Don’t get personal. Insults are a wedge in the ever-widening divide among us. We are not one-dimensional beings. Have I been guilty of hurtful language in the past? Yes. But now I realize I can voice my opinions and stay polite. Recently, we stayed with folks who have polar opposite political beliefs from our own. It can be done.
It doesn’t require avoidance. Being polite is not a lack of conviction. Civility doesn’t equate to weakness. A conversation becomes insightful if it is not peppered with words like “ignorant,” “ridiculous,” or “crazy.” Even general words like Democrats, Republicans, liberals, and conservatives are spit out with ridicule. Watch the tone.
No one has ever achieved understanding through shame, guilt or insults.
Can’t accept a position? Roger that. But acceptance of one’s humanity is easier. When my husband and I stayed with friends who hail from the other end of the political spectrum, I was a teensy bit worried about how things might play out.
Our friends are good people, just like we are.

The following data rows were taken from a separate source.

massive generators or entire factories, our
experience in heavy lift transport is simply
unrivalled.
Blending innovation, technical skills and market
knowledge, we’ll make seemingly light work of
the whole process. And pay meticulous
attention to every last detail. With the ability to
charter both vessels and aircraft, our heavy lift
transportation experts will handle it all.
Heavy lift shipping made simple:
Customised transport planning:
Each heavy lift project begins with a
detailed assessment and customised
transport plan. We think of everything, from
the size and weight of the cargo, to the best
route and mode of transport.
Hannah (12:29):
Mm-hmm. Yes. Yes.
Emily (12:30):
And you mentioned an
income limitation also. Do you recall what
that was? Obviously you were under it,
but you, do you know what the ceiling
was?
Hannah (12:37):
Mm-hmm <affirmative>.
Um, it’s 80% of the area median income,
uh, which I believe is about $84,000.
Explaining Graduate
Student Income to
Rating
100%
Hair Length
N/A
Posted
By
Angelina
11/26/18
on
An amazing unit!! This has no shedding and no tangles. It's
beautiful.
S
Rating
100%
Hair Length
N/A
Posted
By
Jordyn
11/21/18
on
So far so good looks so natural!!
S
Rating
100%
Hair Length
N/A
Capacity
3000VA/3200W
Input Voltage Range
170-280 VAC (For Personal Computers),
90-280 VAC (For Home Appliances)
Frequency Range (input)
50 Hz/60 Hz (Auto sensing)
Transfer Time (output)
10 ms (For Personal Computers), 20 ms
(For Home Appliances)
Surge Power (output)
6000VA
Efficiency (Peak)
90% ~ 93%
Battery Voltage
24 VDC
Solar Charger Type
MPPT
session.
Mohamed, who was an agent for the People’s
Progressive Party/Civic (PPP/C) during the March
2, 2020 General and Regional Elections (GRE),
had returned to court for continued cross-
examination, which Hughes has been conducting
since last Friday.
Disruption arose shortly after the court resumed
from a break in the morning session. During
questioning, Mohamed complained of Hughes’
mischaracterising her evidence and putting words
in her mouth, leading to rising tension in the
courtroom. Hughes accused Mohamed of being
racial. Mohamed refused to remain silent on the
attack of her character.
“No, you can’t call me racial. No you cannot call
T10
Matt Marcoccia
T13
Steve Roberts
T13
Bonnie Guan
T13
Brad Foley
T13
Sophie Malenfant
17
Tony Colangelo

Yet, nowadays, it would be typical to point at each other and insist, “You are sadly misinformed.”
When the conversation turned to politics, “Jan” first bemoaned family division. “We have relatives who no longer speak to each other. It’s so sad.”
I’ve heard this from other circles. Friends who are now no longer friends. Parents and siblings who disown each other, each side insisting they cannot associate “with anyone who thinks like that.”
It’s one-dimensional thinking. Lives now mimic Facebook feeds, where algorithms send only the version of news FB thinks a user wants to see. The difference is Facebook manipulates this for you. In comparison, we choose to delete real relationships because of differences of opinion. Why? Do we all have to march in one-thought-lockstep?
While visiting, I was mindful of the foundation of our friendship: Shared memories and experiences, a mutual trust. This respect allowed us to voice very different opinions. Nothing was held back except for name-calling and insults, with sarcasm held in check. We never got personal.
Each of us used language key to conflict management. Speak from the authentic place of “I think” or “I feel.” Do not use phrases like “you think,” “you are,” (or the ever-offensive, “you people”), which can sound accusatory or presumptive.
Keep it personal without getting personal with others.
Our visit went well, exceptionally so. Were there tense moments? Sure. When discussing a point of history, our friend said, “I don’t believe that,” and I blurted out, “Wait. You think the Pentagon Papers was a hoax?” He replied, “Well, I guess I don’t know too much about it.”
I so respect that. It would have been a difficult admission had the insults been flying.
Do you get angry and personal in your political conversations? Stop. Hold close family and friends of every stripe. Don’t reduce your life to an algorithm.